After 40 years, SCOTUS reverses Chevron Doctrine in major blow to Regime overreach

That’s right. The biggest news of the day is NOT Sleepy Joe. Although, I think it is obvious that his long overdue exposure to the general population last night was highly staged by his own party. The time to end the elder abuse is now, even they agree.

Sleepy Joe is only the 3rd headline of the day. The 2nd is SCOTUS striking down the Enron era “obstruction” charges related to J6, which had resulted in the imprisonment of hundreds and hundreds of peaceful protesters. Read about it HERE.

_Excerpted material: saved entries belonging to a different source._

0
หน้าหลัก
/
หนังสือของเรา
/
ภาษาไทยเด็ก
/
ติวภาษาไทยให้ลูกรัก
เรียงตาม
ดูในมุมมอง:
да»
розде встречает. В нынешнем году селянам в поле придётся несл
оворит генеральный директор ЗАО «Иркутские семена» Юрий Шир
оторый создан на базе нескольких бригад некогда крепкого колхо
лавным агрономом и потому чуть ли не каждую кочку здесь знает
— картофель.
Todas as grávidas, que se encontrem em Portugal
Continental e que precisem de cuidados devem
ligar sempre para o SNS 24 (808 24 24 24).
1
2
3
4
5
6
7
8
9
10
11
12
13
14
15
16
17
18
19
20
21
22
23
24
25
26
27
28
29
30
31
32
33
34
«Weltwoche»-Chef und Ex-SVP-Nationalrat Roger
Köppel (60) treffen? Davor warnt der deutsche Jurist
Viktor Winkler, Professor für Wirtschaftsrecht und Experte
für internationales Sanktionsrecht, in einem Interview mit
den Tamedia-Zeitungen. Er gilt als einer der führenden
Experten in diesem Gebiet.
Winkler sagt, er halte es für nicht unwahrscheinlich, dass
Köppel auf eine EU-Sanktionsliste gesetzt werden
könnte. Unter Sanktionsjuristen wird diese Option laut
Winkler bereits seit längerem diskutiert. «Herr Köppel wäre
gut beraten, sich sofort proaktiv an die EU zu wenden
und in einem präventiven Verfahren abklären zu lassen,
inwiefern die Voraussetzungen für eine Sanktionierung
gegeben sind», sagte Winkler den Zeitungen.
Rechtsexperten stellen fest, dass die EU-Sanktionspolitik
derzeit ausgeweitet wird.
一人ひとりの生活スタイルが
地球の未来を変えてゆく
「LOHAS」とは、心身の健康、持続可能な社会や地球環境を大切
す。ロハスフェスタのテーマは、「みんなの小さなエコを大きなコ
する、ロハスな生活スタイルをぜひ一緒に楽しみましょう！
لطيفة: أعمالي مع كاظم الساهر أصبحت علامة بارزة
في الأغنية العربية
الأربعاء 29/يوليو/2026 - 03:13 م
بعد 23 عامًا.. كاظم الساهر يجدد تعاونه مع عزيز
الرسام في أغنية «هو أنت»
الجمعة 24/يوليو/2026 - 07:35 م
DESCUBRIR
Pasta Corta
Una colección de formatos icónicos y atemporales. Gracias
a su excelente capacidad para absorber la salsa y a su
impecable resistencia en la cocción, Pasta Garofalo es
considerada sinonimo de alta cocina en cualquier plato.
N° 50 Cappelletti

But the real lead headline today is the reversal of Chevron. In the unabashed glory of mid-80s Reaganism, the initial ruling was actually celebrated by conservatives, as it meant the benevolent powers that be could do as they pleased, giving federal agencies the power to interpret law. What could go wrong? How could they not see how this power would later be abused? I am posting from SCOTUSblog.com here… because the other news is blocking out this major story, you may only read about it here…


In a major ruling, the Supreme Court on Friday cut back sharply on the power of federal agencies to interpret the laws they administer and ruled that courts should rely on their own interpretion of ambiguous laws. The decision will likely have far-reaching effects across the country, from environmental regulation to healthcare costs.

By a vote of 6-3, the justices overruled their landmark 1984 decision in Chevron v. Natural Resources Defense Council, which gave rise to the doctrine known as the Chevron doctrine. Under that doctrine, if Congress has not directly addressed the question at the center of a dispute, a court was required to uphold the agency’s interpretation of the statute as long as it was reasonable. But in a 35-page ruling by Chief Justice John Roberts, the justices rejected that doctrine, calling it “fundamentally misguided.”

Justice Elena Kagan dissented, in an opinion joined by Justices Sonia Sotomayor and Ketanji Brown Jackson. Kagan predicted that Friday’s ruling “will cause a massive shock to the legal system.”

When the Supreme Court first issued its decision in the Chevron case more than 40 years ago, the decision was not necessarily regarded as a particularly consequential one. But in the years since then, it became one of the most important rulings on federal administrative law, cited by federal courts more than 18,000 times.

Although the Chevron decision – which upheld the Reagan-era Environmental Protection Agency’s interpretation of the Clean Air Act that eased regulation of emissions – was generally hailed by conservatives at the time, the ruling eventually became a target for those seeking to curtail the administrative state, who argued that courts, rather than federal agencies, should say what the law means. The justices had rebuffed earlier requests (including by one of the same lawyers who argued one of the cases here) to consider overruling Chevron before they agreed last year to take up a pair of challenges…

https://www.scotusblog.com/2024/06/supreme-court-strikes-down-chevron-curtailing-power-of-federal-agencies/

One thought on “After 40 years, SCOTUS reverses Chevron Doctrine in major blow to Regime overreach”

  1. No. The REAL news today is Vigano accusing Bergolio of schism and heresy, calling out VII as the cause of all the Church’s problems, and vindicating like 95% of what Ann Barnhardt has been shouting from the rooftops for a decade.

    This is absolutely fantastic and the best news in years.